Cancer
Exercise may help cognition during chemo

Clinical takeaway: Exercise showed a clear supportive-care benefit for cancer-related cognitive impairment during chemotherapy. Consider encouraging patients to incorporate exercise as they are able.
Problems with clear thinking during chemotherapy are common, but few trials have tested treatments while patients are actively receiving therapy. This study examined whether exercise, low-dose ibuprofen, or both could ease cancer-related cognitive impairment during chemotherapy.
Investigators randomized 86 patients with cancer receiving chemotherapy who reported cognitive problems to 6 weeks of home-based exercise plus placebo, home-based exercise plus ibuprofen, ibuprofen alone, or placebo alone.

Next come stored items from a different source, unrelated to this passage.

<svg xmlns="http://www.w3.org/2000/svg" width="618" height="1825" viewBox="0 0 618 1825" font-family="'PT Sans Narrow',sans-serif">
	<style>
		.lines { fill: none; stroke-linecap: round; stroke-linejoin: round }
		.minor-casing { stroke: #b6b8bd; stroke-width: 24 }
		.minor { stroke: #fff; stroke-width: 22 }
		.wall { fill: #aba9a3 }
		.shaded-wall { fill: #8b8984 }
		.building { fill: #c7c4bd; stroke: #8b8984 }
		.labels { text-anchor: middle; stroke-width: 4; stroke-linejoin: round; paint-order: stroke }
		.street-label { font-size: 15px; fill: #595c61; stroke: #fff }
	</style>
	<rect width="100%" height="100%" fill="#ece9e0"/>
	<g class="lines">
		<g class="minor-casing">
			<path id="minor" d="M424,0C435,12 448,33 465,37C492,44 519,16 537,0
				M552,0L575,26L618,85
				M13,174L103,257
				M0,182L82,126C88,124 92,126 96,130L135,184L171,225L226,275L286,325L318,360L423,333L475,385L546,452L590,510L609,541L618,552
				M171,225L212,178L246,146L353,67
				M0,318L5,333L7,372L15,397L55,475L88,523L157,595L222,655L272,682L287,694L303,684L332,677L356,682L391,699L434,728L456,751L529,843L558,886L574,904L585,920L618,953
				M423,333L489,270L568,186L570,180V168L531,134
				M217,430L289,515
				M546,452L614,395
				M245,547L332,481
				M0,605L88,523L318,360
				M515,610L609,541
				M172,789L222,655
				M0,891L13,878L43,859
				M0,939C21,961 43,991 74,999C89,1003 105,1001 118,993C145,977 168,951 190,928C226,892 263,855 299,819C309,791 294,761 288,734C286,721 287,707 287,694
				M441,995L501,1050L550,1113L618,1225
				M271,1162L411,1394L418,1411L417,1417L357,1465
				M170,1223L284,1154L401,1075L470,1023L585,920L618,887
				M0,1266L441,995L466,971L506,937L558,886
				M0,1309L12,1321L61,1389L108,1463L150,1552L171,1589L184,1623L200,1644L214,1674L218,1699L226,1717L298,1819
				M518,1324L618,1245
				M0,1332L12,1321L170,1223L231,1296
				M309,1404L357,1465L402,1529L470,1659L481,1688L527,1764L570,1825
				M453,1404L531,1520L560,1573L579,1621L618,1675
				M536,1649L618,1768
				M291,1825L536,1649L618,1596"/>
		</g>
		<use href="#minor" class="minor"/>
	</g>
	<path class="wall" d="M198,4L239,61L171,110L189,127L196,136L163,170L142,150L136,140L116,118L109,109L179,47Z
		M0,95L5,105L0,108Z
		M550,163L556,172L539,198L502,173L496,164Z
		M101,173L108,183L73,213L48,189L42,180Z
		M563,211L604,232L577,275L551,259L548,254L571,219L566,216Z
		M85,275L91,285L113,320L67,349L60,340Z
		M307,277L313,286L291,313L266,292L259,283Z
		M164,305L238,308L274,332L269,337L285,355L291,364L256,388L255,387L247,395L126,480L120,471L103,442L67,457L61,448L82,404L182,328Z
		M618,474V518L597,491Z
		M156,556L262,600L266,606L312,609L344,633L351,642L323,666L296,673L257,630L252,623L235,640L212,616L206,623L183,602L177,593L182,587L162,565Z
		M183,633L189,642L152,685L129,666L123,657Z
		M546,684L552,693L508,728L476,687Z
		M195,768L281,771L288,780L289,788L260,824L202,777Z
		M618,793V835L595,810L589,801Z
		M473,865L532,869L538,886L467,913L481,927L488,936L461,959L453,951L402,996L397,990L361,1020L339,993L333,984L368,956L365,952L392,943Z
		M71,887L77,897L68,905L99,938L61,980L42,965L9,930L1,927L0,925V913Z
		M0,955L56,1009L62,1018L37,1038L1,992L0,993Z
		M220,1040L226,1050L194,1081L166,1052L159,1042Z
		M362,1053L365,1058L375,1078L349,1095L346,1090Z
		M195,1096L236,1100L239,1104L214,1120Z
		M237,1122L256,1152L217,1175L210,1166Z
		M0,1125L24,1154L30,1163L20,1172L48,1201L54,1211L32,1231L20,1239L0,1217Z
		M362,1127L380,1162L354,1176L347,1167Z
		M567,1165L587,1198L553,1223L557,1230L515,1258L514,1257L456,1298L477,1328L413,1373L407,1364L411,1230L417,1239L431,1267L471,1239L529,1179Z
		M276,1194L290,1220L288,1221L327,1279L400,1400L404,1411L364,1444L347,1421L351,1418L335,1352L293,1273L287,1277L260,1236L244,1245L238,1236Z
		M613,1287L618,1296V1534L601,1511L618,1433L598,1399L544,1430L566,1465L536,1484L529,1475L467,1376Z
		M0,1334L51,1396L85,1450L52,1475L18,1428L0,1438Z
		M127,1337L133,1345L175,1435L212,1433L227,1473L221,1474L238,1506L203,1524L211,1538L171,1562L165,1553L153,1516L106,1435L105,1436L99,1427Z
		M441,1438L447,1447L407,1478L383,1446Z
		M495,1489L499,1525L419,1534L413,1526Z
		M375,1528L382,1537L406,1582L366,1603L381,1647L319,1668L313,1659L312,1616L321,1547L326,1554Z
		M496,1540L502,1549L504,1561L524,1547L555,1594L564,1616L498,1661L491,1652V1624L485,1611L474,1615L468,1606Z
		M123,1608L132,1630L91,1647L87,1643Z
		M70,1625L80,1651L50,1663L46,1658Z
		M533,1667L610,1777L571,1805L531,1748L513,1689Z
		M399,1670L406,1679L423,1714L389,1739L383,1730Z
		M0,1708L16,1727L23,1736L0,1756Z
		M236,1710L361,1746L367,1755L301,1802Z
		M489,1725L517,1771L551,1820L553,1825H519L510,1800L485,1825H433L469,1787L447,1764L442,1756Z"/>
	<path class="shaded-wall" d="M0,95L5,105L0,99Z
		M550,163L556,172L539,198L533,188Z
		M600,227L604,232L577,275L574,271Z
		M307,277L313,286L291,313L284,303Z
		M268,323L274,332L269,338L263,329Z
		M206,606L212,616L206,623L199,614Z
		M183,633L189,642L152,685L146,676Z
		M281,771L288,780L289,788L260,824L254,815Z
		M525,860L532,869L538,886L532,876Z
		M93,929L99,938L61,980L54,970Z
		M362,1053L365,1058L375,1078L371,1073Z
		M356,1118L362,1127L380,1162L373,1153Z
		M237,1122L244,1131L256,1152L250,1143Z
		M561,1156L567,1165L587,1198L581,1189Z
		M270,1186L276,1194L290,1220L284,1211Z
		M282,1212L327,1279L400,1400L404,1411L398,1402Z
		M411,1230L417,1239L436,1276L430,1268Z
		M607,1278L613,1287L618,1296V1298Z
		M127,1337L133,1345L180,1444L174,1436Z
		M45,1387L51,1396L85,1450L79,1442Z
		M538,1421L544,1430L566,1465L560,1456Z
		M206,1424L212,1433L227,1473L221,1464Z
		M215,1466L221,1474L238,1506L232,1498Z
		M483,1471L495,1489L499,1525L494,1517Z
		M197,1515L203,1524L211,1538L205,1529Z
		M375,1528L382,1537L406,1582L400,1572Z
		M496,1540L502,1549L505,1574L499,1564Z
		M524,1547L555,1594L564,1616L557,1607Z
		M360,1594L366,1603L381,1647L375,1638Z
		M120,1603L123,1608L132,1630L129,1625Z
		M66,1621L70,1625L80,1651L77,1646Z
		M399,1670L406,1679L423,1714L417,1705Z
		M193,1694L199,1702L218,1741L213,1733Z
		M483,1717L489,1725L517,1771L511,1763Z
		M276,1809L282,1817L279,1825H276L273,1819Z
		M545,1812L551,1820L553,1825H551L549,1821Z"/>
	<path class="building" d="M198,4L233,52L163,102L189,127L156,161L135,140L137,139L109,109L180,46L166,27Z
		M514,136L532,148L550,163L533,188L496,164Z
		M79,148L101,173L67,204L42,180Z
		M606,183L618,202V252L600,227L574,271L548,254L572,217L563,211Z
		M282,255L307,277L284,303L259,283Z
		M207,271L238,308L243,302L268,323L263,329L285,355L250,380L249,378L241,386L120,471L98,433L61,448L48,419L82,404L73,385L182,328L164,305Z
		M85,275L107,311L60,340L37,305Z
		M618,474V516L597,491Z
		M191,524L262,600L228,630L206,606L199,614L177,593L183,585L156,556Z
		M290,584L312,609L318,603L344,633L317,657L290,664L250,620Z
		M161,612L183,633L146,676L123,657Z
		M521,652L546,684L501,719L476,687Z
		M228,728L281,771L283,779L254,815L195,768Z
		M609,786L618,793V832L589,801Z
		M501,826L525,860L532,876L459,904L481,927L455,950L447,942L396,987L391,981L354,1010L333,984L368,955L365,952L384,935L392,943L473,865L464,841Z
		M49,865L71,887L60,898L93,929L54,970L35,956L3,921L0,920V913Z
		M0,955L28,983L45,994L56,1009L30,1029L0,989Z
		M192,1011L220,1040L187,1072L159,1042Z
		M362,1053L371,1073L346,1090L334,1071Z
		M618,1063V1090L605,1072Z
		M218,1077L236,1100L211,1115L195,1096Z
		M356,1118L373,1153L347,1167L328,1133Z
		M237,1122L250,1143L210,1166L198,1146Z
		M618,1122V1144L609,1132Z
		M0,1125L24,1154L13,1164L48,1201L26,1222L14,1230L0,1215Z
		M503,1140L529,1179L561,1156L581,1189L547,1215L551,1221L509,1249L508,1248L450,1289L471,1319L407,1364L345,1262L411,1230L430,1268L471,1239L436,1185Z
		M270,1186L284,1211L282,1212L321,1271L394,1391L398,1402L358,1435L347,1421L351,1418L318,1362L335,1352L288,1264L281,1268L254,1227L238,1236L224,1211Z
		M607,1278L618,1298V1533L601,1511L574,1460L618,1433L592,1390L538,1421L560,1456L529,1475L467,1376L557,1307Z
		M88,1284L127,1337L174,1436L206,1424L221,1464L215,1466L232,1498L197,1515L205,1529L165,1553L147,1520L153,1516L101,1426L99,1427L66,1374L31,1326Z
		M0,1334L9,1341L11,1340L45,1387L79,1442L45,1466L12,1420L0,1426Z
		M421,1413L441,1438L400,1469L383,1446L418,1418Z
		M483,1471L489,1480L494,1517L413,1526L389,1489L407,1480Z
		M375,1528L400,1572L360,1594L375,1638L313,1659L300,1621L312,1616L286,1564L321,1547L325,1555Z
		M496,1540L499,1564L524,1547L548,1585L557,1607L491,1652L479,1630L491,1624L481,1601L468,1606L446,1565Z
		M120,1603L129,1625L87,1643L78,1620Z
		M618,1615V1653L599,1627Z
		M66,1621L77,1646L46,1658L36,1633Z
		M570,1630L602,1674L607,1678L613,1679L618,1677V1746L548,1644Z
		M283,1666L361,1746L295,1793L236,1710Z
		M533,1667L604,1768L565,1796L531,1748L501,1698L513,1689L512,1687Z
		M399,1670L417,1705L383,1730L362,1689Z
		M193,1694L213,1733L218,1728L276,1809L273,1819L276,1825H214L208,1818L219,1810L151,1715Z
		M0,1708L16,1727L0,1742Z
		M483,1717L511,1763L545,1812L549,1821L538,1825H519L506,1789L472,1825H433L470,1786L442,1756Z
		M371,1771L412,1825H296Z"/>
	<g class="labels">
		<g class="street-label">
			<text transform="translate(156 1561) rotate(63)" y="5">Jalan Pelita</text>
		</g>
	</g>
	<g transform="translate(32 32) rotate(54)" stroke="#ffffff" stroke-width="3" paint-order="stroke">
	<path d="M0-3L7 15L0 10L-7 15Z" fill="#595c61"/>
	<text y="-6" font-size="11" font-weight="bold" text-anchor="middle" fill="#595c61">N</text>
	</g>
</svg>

The exercise program combined progressive walking and resistance-band training, and ibuprofen was given at 200 mg twice daily.
The clearest result was in favor of exercise. Patients assigned to exercise without ibuprofen showed better attention than the placebo group on a standard performance test, and exercise groups also improved on a patient-reported measure of whether others noticed cognitive problems. Ibuprofen alone showed some improvement on attention measures compared with placebo, but the overall pattern was less consistent, and ibuprofen was also associated with less improvement on delayed verbal memory.
These phase 2 findings suggest exercise may help preserve or improve selected cognitive domains during chemotherapy, especially attention. Ibuprofen may help some domains, but the signal was mixed.
Next steps are larger phase 3 trials of exercise during chemotherapy and more study of ibuprofen dose, duration, and domain-specific effects. Future work also needs longer follow-up to assess whether any benefit lasts, as well as broader biomarker testing to clarify mechanisms.
“We are encouraged by the findings of this trial that suggest possible benefits of both interventions for some cognitive domains. Clearly, we saw a more pronounced effect with exercise, which is notable considering the multiple health benefits of exercise for cancer survivors,” said Michelle C. Janelsins, PhD, MPH, of the University of Rochester and the Wilmot Cancer Institute.